Work to complete.
Extract and reproduce the lines in the data word for word, starting with the line that contains "of tweet profile]" and going on through the line that contains "time to contribute!", both included. Leave the pictures out of your answer.

Items from a data source

'''

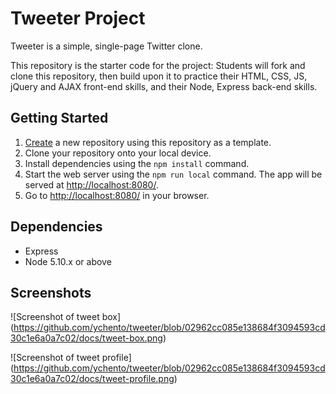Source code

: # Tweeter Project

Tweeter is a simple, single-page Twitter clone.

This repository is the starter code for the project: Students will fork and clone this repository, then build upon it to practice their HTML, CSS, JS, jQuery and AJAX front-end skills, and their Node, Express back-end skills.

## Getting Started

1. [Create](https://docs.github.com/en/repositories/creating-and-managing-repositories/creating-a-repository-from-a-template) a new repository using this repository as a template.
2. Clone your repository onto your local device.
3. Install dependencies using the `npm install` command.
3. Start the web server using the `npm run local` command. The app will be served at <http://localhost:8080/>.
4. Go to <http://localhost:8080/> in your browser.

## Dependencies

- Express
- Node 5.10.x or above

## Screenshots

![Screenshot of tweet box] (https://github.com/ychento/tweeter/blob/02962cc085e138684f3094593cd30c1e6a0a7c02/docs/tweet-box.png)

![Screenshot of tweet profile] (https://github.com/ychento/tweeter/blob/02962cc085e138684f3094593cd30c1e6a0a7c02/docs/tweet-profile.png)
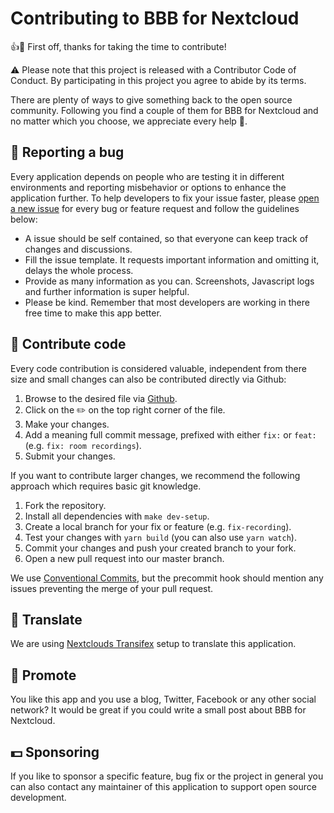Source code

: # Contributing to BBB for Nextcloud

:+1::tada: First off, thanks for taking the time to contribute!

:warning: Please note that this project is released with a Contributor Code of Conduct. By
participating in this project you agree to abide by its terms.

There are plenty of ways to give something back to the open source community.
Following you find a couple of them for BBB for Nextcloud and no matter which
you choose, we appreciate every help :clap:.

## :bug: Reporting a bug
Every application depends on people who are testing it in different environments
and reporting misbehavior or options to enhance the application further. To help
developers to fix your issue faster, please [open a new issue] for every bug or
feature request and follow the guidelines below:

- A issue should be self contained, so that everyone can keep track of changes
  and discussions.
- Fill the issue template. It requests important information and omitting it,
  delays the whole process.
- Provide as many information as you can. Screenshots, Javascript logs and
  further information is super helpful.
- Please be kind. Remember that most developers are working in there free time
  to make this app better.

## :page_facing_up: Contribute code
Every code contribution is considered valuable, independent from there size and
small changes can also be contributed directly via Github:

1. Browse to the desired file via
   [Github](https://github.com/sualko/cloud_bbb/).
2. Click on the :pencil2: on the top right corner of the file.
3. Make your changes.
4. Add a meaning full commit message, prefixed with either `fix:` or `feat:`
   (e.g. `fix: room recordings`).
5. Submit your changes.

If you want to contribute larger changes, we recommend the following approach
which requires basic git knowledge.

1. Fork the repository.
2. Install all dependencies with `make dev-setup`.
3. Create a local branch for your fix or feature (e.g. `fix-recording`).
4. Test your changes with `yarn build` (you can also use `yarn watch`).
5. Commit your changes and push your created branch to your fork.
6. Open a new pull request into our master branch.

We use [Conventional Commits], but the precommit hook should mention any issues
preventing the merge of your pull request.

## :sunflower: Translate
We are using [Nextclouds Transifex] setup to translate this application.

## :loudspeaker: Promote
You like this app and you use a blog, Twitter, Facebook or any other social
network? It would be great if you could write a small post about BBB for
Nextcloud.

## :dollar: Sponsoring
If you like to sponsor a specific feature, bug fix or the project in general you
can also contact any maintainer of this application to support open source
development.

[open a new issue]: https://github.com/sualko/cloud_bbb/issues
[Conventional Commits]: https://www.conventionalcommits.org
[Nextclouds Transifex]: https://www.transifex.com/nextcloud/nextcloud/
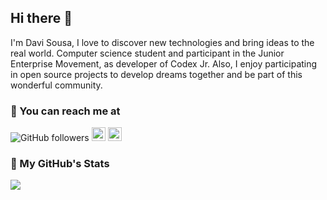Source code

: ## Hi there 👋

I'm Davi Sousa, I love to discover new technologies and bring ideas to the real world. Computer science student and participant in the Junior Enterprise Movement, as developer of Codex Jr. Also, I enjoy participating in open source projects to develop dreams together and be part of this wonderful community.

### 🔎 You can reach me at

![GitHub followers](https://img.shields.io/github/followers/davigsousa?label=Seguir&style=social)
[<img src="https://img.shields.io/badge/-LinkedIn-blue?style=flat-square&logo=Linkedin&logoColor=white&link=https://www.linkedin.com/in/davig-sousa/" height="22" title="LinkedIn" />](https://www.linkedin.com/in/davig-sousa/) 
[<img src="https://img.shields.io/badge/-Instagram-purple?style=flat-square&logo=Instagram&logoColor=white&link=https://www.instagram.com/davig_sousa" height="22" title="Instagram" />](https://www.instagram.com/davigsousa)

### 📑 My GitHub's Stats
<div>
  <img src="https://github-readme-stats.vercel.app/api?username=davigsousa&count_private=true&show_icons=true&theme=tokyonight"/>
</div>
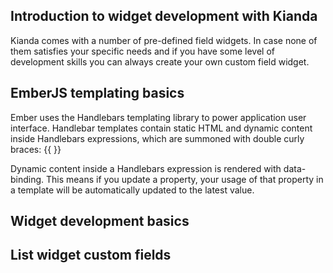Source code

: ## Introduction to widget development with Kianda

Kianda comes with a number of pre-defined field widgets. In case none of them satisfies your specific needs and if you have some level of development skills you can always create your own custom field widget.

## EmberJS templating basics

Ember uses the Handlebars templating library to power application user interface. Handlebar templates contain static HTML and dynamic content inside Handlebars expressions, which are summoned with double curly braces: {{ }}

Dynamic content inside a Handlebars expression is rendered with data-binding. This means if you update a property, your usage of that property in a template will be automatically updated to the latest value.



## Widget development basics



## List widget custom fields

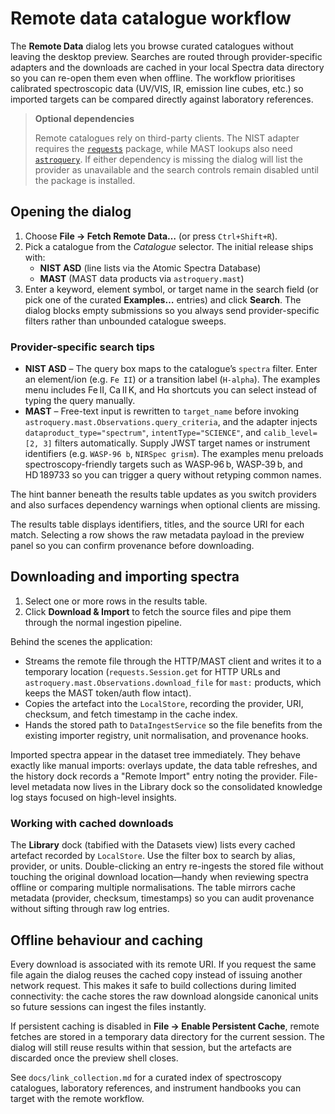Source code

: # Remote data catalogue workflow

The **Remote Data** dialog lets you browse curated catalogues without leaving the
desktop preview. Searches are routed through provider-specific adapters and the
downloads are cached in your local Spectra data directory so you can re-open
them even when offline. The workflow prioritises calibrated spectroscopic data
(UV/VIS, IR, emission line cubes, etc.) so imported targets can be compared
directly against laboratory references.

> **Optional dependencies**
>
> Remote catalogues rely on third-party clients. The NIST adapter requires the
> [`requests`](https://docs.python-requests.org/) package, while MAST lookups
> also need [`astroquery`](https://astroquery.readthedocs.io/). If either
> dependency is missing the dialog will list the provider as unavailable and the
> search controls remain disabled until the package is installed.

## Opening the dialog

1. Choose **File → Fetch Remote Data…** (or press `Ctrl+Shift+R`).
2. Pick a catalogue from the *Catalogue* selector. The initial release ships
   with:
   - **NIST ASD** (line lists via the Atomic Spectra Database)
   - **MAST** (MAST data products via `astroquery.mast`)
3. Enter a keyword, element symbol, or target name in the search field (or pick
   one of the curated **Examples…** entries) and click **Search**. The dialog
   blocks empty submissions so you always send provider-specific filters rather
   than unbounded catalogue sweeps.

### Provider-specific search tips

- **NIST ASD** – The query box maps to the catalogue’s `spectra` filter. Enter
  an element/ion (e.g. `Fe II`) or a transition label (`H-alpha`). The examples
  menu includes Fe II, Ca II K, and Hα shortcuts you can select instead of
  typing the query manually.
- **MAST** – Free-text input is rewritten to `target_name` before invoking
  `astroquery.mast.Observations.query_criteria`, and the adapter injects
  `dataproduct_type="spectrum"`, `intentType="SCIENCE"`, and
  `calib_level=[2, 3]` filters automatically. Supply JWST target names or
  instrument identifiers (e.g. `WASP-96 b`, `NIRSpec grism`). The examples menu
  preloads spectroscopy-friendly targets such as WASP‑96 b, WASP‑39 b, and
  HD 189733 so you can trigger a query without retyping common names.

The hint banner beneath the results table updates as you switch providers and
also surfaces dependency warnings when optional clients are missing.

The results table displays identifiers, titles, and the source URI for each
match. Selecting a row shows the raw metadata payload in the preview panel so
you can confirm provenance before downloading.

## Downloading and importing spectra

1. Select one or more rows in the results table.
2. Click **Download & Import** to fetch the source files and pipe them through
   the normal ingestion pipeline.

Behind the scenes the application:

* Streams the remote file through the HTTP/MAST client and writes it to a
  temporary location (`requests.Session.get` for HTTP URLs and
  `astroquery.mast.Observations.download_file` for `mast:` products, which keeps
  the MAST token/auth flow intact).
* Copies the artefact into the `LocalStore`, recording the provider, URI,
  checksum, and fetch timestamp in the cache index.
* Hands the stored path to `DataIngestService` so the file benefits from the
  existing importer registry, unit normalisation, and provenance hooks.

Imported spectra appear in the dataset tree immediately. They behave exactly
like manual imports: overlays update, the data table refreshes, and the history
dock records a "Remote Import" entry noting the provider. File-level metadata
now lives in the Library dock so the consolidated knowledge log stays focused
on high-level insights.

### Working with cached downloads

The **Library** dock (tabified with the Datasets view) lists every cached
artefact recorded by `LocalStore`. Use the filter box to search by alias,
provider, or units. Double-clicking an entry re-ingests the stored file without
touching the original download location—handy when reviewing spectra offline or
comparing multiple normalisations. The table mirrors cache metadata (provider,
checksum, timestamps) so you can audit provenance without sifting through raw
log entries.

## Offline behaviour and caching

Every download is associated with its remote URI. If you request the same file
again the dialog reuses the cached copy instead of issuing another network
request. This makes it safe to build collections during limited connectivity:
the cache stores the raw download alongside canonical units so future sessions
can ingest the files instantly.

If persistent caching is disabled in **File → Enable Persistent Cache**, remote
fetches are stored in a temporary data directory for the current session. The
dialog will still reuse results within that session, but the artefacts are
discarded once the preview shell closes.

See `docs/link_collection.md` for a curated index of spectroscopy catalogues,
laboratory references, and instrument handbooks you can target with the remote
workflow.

'''
'''

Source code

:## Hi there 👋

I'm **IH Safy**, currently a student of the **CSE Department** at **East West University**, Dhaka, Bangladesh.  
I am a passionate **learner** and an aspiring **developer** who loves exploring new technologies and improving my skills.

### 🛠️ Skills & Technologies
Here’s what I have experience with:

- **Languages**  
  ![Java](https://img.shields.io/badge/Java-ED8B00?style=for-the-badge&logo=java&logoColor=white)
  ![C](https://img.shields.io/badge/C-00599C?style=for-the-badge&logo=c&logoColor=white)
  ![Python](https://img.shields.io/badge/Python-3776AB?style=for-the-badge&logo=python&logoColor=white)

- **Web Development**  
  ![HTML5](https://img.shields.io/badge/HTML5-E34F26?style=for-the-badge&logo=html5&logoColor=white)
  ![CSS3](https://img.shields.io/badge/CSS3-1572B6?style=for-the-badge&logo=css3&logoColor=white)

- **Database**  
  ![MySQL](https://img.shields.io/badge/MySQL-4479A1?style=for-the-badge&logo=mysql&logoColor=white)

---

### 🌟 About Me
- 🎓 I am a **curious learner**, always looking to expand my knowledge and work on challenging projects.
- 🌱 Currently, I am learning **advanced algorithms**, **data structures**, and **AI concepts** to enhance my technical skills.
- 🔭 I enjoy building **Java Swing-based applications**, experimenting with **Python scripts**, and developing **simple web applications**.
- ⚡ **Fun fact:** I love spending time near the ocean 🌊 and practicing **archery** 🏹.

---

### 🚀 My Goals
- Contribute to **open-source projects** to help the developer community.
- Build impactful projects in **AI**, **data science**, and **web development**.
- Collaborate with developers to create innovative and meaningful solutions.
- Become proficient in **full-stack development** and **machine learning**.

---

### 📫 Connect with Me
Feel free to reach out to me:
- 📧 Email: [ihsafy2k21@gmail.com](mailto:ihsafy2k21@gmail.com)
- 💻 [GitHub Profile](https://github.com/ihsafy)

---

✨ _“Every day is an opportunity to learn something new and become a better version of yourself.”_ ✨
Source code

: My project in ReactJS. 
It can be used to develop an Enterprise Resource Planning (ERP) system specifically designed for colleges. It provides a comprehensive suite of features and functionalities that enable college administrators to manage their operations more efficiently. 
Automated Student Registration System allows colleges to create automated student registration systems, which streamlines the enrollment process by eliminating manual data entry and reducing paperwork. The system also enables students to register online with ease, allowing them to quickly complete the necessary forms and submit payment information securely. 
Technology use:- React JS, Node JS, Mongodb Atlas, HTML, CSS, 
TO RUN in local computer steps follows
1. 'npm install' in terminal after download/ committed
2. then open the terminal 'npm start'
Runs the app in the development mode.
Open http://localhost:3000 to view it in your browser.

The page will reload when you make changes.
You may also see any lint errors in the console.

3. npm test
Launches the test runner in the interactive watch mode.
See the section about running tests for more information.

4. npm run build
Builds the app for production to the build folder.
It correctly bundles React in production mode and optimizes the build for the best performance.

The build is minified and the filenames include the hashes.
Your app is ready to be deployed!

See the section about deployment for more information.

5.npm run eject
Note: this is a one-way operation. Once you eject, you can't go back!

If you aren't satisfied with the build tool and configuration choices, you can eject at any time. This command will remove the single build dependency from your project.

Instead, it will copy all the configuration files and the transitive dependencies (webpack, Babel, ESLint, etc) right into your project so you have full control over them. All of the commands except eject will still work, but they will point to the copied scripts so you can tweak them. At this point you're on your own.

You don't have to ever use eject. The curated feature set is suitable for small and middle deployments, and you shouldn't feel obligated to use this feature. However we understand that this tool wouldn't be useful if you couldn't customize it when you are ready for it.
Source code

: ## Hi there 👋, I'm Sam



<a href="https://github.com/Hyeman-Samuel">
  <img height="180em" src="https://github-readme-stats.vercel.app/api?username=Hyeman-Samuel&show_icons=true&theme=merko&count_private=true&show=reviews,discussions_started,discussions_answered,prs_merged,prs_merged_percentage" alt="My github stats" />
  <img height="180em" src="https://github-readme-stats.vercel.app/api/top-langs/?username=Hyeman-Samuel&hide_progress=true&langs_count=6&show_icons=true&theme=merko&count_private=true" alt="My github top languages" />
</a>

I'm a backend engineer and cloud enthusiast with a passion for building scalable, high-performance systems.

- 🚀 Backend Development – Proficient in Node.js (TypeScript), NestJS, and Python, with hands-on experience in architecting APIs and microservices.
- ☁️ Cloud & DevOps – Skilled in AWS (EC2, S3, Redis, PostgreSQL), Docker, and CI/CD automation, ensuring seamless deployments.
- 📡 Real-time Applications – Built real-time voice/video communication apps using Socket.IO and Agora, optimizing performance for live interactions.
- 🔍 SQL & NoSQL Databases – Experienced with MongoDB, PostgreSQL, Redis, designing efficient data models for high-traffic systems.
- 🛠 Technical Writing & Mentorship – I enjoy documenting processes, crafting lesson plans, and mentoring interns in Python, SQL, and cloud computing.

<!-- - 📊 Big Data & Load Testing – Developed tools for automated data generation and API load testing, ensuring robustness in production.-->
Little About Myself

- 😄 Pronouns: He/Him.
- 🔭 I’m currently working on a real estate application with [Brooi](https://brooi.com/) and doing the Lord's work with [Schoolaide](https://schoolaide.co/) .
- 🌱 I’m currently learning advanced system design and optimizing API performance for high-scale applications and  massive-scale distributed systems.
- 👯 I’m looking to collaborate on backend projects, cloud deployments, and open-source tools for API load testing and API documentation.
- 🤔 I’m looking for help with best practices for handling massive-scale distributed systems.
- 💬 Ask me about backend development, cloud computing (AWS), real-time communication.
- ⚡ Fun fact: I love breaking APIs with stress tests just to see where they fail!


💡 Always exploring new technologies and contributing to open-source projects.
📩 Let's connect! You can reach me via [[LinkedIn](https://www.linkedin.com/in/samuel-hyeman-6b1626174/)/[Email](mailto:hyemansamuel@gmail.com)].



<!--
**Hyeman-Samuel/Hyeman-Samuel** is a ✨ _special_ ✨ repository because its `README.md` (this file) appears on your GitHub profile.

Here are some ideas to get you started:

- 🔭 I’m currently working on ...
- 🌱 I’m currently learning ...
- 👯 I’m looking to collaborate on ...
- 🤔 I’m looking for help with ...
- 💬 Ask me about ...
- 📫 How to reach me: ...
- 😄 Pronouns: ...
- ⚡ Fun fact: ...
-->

'''

Exercise output.
![Screenshot of tweet profile] (https://github.com/ychento/tweeter/blob/02962cc085e138684f3094593cd30c1e6a0a7c02/docs/tweet-profile.png)
Source code

: # Contributing to BBB for Nextcloud

:+1::tada: First off, thanks for taking the time to contribute!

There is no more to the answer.